Fraudsters are using the cost of living crisis to expand their scams, with a sharp rise in energy-related schemes that exploit Britons’ desire to save money on electricity and gas bills, according to analysis of official data.
Cons mentioning the names of the UK’s biggest energy companies rose 10 per cent year-on-year in the first quarter of 2022, the consumer group Which? said in its assessment of Action Fraud figures.
In January, the annual jump was 27 per cent. As energy bills soar, Which? said the true figure was likely to be higher, noting that many scam attempts go unreported.
Scammers are targeting consumers with “Phishing” attempts designed to harvest their personal information, including bank details, which can then be used to carry out more sophisticated frauds.
UK Finance, the banking trade body, said data breaches and phishing attempts contributed to £ 784mn of bank fraud losses in 2020, the latest year for which data is available.
One of the most common methods Which? has seen are emails from scammers posing as energy suppliers inviting customers to claim a refund due to a “miscalculation” on their energy bill.
The emails look like genuine communications from energy suppliers, as the scammers “spoof” the email display name, so it appears to be coming from an official address. In order to claim the rebate, customers are invited to click a link and input their bank details.
Other phishing scams in circulation relate to the government £ 15bn energy help package.
Earlier this month, Ofgem wrote to all energy suppliers urging them to warn customers about bogus texts and WhatsApp messages purporting to be from the energy regulator.
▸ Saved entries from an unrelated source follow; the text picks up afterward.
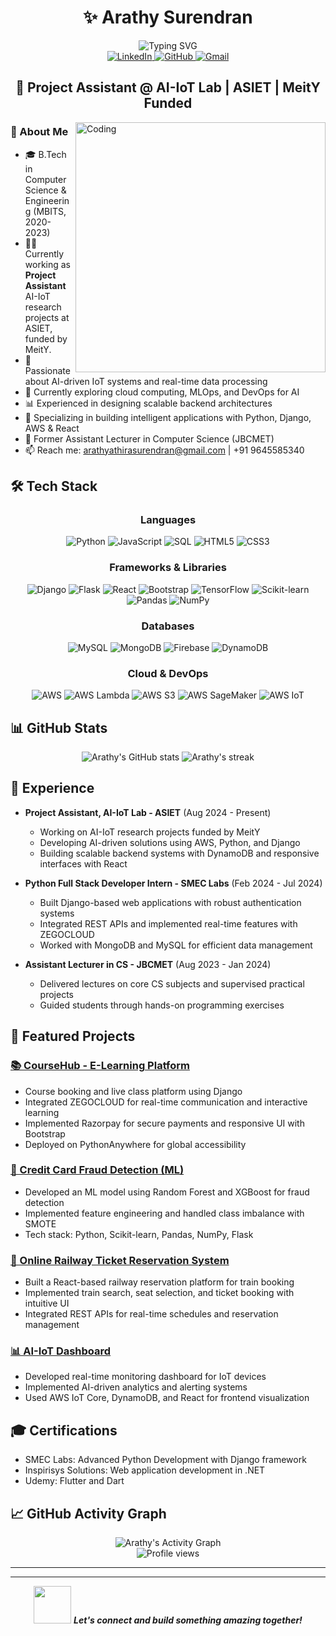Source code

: # <div align="center">✨ Arathy Surendran</div>

<div align="center">
  <img src="https://readme-typing-svg.herokuapp.com?font=Fira+Code&pause=1000&color=6A5ACD&center=true&vCenter=true&width=435&lines=Python+Developer;AI+%2B+IoT+Enthusiast;Full+Stack+Developer;Passionate+Educator" alt="Typing SVG" />
</div>

<div align="center">
  <a href="https://www.linkedin.com/in/arathy-surendran">
    <img src="https://img.shields.io/badge/LinkedIn-0077B5?style=for-the-badge&logo=linkedin&logoColor=white" alt="LinkedIn" />
  </a>
  <a href="https://github.com/arathysurendran">
    <img src="https://img.shields.io/badge/GitHub-100000?style=for-the-badge&logo=github&logoColor=white" alt="GitHub" />
  </a>
  <a href="mailto:arathyathirasurendran@gmail.com">
    <img src="https://img.shields.io/badge/Gmail-D14836?style=for-the-badge&logo=gmail&logoColor=white" alt="Gmail" />
  </a>
</div>

## <div align="center">🚀 Project Assistant @ AI-IoT Lab | ASIET | MeitY Funded</div>

<img align="right" alt="Coding" width="400" src="https://media.giphy.com/media/L1R1tvI9svkIWwpVYr/giphy.gif">

### 💫 About Me
- 🎓 B.Tech in Computer Science & Engineering (MBITS, 2020-2023)
- 👩‍💻 Currently working as **Project Assistant** AI-IoT research projects at ASIET, funded by MeitY.
- 🧠 Passionate about AI-driven IoT systems and real-time data processing
- 🌱 Currently exploring cloud computing, MLOps, and DevOps for AI
- 📊 Experienced in designing scalable backend architectures
- 🎯 Specializing in building intelligent applications with Python, Django, AWS & React
- 🎤 Former Assistant Lecturer in Computer Science (JBCMET)
- 📫 Reach me: arathyathirasurendran@gmail.com | +91 9645585340

## 🛠️ Tech Stack

<div align="center">
  
### Languages
![Python](https://img.shields.io/badge/Python-3776AB?style=for-the-badge&logo=python&logoColor=white)
![JavaScript](https://img.shields.io/badge/JavaScript-F7DF1E?style=for-the-badge&logo=javascript&logoColor=black)
![SQL](https://img.shields.io/badge/SQL-4479A1?style=for-the-badge&logo=mysql&logoColor=white)
![HTML5](https://img.shields.io/badge/HTML5-E34F26?style=for-the-badge&logo=html5&logoColor=white)
![CSS3](https://img.shields.io/badge/CSS3-1572B6?style=for-the-badge&logo=css3&logoColor=white)

### Frameworks & Libraries
![Django](https://img.shields.io/badge/Django-092E20?style=for-the-badge&logo=django&logoColor=white)
![Flask](https://img.shields.io/badge/Flask-000000?style=for-the-badge&logo=flask&logoColor=white)
![React](https://img.shields.io/badge/React-20232A?style=for-the-badge&logo=react&logoColor=61DAFB)
![Bootstrap](https://img.shields.io/badge/Bootstrap-563D7C?style=for-the-badge&logo=bootstrap&logoColor=white)
![TensorFlow](https://img.shields.io/badge/TensorFlow-FF6F00?style=for-the-badge&logo=tensorflow&logoColor=white)
![Scikit-learn](https://img.shields.io/badge/scikit_learn-F7931E?style=for-the-badge&logo=scikit-learn&logoColor=white)
![Pandas](https://img.shields.io/badge/Pandas-150458?style=for-the-badge&logo=pandas&logoColor=white)
![NumPy](https://img.shields.io/badge/NumPy-013243?style=for-the-badge&logo=numpy&logoColor=white)

### Databases
![MySQL](https://img.shields.io/badge/MySQL-4479A1?style=for-the-badge&logo=mysql&logoColor=white)
![MongoDB](https://img.shields.io/badge/MongoDB-4EA94B?style=for-the-badge&logo=mongodb&logoColor=white)
![Firebase](https://img.shields.io/badge/Firebase-FFCA28?style=for-the-badge&logo=firebase&logoColor=black)
![DynamoDB](https://img.shields.io/badge/DynamoDB-4053D6?style=for-the-badge&logo=amazon-dynamodb&logoColor=white)

### Cloud & DevOps
![AWS](https://img.shields.io/badge/AWS-232F3E?style=for-the-badge&logo=amazon-aws&logoColor=white)
![AWS Lambda](https://img.shields.io/badge/AWS_Lambda-FF9900?style=for-the-badge&logo=amazonaws&logoColor=white)
![AWS S3](https://img.shields.io/badge/AWS_S3-569A31?style=for-the-badge&logo=amazons3&logoColor=white)
![AWS SageMaker](https://img.shields.io/badge/SageMaker-FF9900?style=for-the-badge&logo=amazonaws&logoColor=white)
![AWS IoT](https://img.shields.io/badge/AWS_IoT-FF9900?style=for-the-badge&logo=amazonaws&logoColor=white)

</div>

## 📊 GitHub Stats
<div align="center">
  <img src="https://github-readme-stats.vercel.app/api?username=arathysurendran&show_icons=true&theme=tokyonight" alt="Arathy's GitHub stats" />
  <img src="https://github-readme-streak-stats.herokuapp.com/?user=arathysurendran&theme=tokyonight" alt="Arathy's streak" />
</div>



## 💼 Experience
- **Project Assistant, AI-IoT Lab - ASIET** (Aug 2024 - Present)
  - Working on AI-IoT research projects funded by MeitY
  - Developing AI-driven solutions using AWS, Python, and Django
  - Building scalable backend systems with DynamoDB and responsive interfaces with React

- **Python Full Stack Developer Intern - SMEC Labs** (Feb 2024 - Jul 2024)
  - Built Django-based web applications with robust authentication systems
  - Integrated REST APIs and implemented real-time features with ZEGOCLOUD
  - Worked with MongoDB and MySQL for efficient data management

- **Assistant Lecturer in CS - JBCMET** (Aug 2023 - Jan 2024)
  - Delivered lectures on core CS subjects and supervised practical projects
  - Guided students through hands-on programming exercises

## 🚀 Featured Projects

### [📚 CourseHub - E-Learning Platform](https://github.com/Arathy123456/E-learn.git)
- Course booking and live class platform using Django
- Integrated ZEGOCLOUD for real-time communication and interactive learning
- Implemented Razorpay for secure payments and responsive UI with Bootstrap
- Deployed on PythonAnywhere for global accessibility

### [🔐 Credit Card Fraud Detection (ML)]()
- Developed an ML model using Random Forest and XGBoost for fraud detection
- Implemented feature engineering and handled class imbalance with SMOTE
- Tech stack: Python, Scikit-learn, Pandas, NumPy, Flask

### [🚄 Online Railway Ticket Reservation System]()
- Built a React-based railway reservation platform for train booking
- Implemented train search, seat selection, and ticket booking with intuitive UI
- Integrated REST APIs for real-time schedules and reservation management

### [📊 AI-IoT Dashboard]()
- Developed real-time monitoring dashboard for IoT devices
- Implemented AI-driven analytics and alerting systems
- Used AWS IoT Core, DynamoDB, and React for frontend visualization

## 🎓 Certifications
- SMEC Labs: Advanced Python Development with Django framework
- Inspirisys Solutions: Web application development in .NET
- Udemy: Flutter and Dart



## 📈 GitHub Activity Graph
<div align="center">
  <img alt="Arathy's Activity Graph" src="https://github-readme-activity-graph.vercel.app/graph?username=arathysurendran&theme=react-dark" />
</div>

<div align="center">
  <img src="https://komarev.com/ghpvc/?username=arathysurendran&label=Profile%20views&color=0e75b6&style=flat" alt="Profile views" />
</div>

---

---

<div align="center">
  <img src="https://media.giphy.com/media/LnQjpWaON8nhr21vNW/giphy.gif" width="60"> <em><b>Let's connect and build something amazing together!</b></em>
</div>
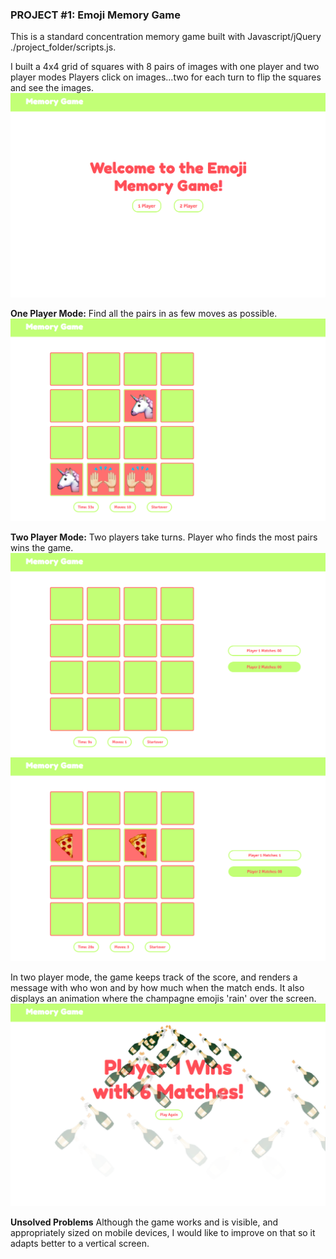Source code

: ### PROJECT #1: Emoji Memory Game

This is a standard concentration memory game built with Javascript/jQuery ./project_folder/scripts.js.

I built a 4x4 grid of squares with 8 pairs of images with one player and two player modes
Players click on images...two for each turn to flip the squares and see the images.
![start](./readme_imgs/start.png)

**One Player Mode:**
Find all the pairs in as few moves as possible.
![oneplayer](./readme_imgs/one_player.png)

**Two Player Mode:**
Two players take turns.
Player who finds the most pairs wins the game.
![twoplayer](./readme_imgs/two_player.png)
![twoplayerflipped](./readme_imgs/two_player_flipped.png)

In two player mode, the game keeps track of the score, and renders a message with who won and by how much when the match ends.
It also displays an animation where the champagne emojis 'rain' over the screen.
![winner](./readme_imgs/winner_screen.png)

**Unsolved Problems**
Although the game works and is visible, and appropriately sized on mobile devices, I would like to improve on that so it adapts better to a vertical screen.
The fake messages read: “You are eligible for the government funded £ 400 energy rebate,” inviting customers to click on a fake link to “complete your application”. In reality, this rebate will be automatically applied to customer bills from October.
Which? said the collapse of dozens of energy companies had created an atmosphere of confusion around outstanding bills, with scammers posing as debt collection companies in an attempt to extract money from former customers.
The consumer group has seen “sophisticated” emails received by customers including their full names and knowledge of their former supplier, adding it was particularly concerned that customer data could have been “mishandled or stolen” as companies were wound down.
Action Fraud, the national reporting center for fraud and cyber crime, has also warned of a scam where criminals clone prepayment meter tokens, and sell these on at reduced prices. It warned that in reality, customers would end up paying for their energy consumption twice, once their legitimate supplier had established what was happening.
“We advise all consumers to be wary of unsolicited emails, texts or letters, especially those not addressed to you by name which might request sensitive information or ask you to complete a bank transfer,” said Jenny Ross, Which? money editor.
A simple way to check the origin of emails claiming to be from an energy provider is by clicking the sender name to display the source email address. Consumers can then check their supplier’s official domain name on the company’s official website. Which? also cautions that consumers’ legitimate supplier will never ask for bank details, as they have them on record.
“If in doubt, contact your energy supplier directly using the contact information on their website,” Ross added.